**Wat te doen**
1. Herhaal woord voor woord het stuk van het tekstgedeelte van "(‘Ik kan er" tot "zo lijkt het.".
2. Kloppen de volgende uitspraken volgens het tekstgedeelte? Antwoord per uitspraak met ja of nee en citeer de woorden uit het tekstgedeelte die de doorslag geven.
(a) De school waar de stage plaatsvindt, staat in Utrecht.
(b) In de vierde klas wordt kunstgeschiedenis gegeven.
(c) Er werden vier leerlingen aangesproken die aan het klieren waren.
3. Sinds welke maand loopt de stage volgens het tekstgedeelte?

‘Wat vind je belangrijker,’ vroeg de docent, ‘dat het gezellig is, of dat er hard gewerkt wordt?’ Hij was het uur ervoor in mijn les komen kijken en constateerde dat ik wel heel veel met een glimlach deed. Ik zag het ook, toen ik het op video terugkeek. ‘Jongens,’ hoorde ik mezelf voor misschien wel de vijfde keer zeggen. Ik sprak drie leerlingen aan die constant aan het klieren waren. ‘Ik weet niet hoe ik het nog duidelijker kan maken dan dit – doe het niet!’ Vervolgens schoot ik in de lach om het feit dat het deze bijna volwassen gasten niet lukte om even drie minuten van elkaar af te blijven.
(‘Ik kan er ook om janken,’ zou mijn moeder zeggen, ‘maar daar heeft ook niemand iets aan.’)
Sinds februari loop ik stage op een middelbare school in Utrecht, waar ik CKV geef in de vierde en kunstgeschiedenis in de vijfde. Ze geven er geen doorsnee onderwijs: er is veel vakoverstijgend, projectmatig, leerlingen krijgen veel vrijheid om hun eigen planning te maken.
Oh, en er zijn geen regels.
Althans – zo lijkt het.

**Beschikbare gegevens**
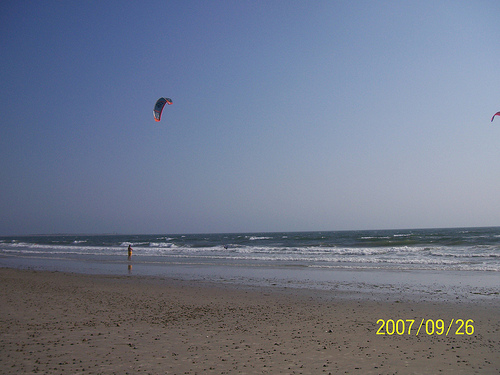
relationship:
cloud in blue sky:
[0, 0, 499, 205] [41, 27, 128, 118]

* * *

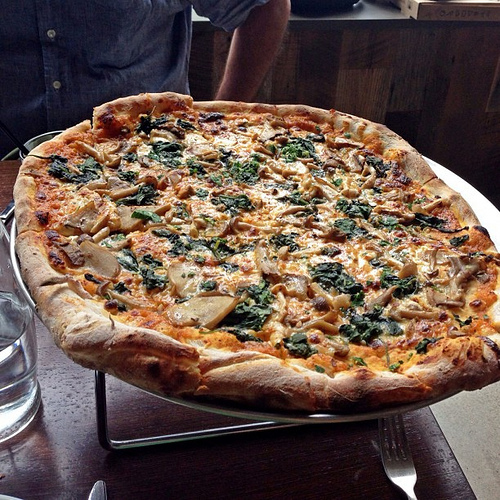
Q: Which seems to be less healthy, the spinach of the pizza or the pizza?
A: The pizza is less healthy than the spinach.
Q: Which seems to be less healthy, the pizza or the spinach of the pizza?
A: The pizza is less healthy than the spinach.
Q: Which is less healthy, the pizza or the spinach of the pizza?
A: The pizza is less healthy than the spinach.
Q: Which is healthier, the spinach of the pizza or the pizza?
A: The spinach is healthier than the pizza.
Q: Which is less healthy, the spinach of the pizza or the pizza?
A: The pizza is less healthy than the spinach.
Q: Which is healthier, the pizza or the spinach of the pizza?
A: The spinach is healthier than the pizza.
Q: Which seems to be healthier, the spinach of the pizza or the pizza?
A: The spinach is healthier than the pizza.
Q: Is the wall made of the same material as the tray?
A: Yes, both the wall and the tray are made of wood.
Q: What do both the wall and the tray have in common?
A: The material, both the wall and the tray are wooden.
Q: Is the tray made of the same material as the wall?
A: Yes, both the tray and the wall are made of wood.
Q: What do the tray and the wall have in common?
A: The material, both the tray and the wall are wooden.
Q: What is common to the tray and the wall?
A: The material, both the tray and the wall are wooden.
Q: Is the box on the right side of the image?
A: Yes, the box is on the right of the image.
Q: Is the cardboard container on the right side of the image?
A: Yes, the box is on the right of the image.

--

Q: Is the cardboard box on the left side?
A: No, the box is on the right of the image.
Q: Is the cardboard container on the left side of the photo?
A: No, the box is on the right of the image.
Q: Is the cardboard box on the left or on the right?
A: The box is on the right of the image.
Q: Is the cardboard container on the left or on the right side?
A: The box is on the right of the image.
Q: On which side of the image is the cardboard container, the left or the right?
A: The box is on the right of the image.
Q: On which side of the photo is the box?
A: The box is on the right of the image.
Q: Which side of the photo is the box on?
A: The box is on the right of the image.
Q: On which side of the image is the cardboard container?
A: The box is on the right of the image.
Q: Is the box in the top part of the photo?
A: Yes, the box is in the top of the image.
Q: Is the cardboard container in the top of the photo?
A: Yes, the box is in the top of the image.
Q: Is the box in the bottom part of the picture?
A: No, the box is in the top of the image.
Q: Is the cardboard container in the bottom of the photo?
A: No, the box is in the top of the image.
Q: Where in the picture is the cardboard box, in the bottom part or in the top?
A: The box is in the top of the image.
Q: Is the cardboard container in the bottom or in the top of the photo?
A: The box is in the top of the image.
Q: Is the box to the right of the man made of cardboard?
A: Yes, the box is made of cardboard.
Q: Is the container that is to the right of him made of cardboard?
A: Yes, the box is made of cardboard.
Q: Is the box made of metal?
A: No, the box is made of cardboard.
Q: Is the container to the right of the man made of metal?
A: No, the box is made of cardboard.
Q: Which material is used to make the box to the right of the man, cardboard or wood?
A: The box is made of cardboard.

**Oplossingen**
1.
(‘Ik kan er ook om janken,’ zou mijn moeder zeggen, ‘maar daar heeft ook niemand iets aan.’)
Sinds februari loop ik stage op een middelbare school in Utrecht, waar ik CKV geef in de vierde en kunstgeschiedenis in de vijfde. Ze geven er geen doorsnee onderwijs: er is veel vakoverstijgend, projectmatig, leerlingen krijgen veel vrijheid om hun eigen planning te maken.
Oh, en er zijn geen regels.
Althans – zo lijkt het.

2.
(a) Ja: "Sinds februari loop ik stage op een middelbare school in Utrecht"
(b) Nee: "waar ik CKV geef in de vierde en kunstgeschiedenis in de vijfde"
(c) Nee: "Ik sprak drie leerlingen aan die constant aan het klieren waren."

3. Sinds februari.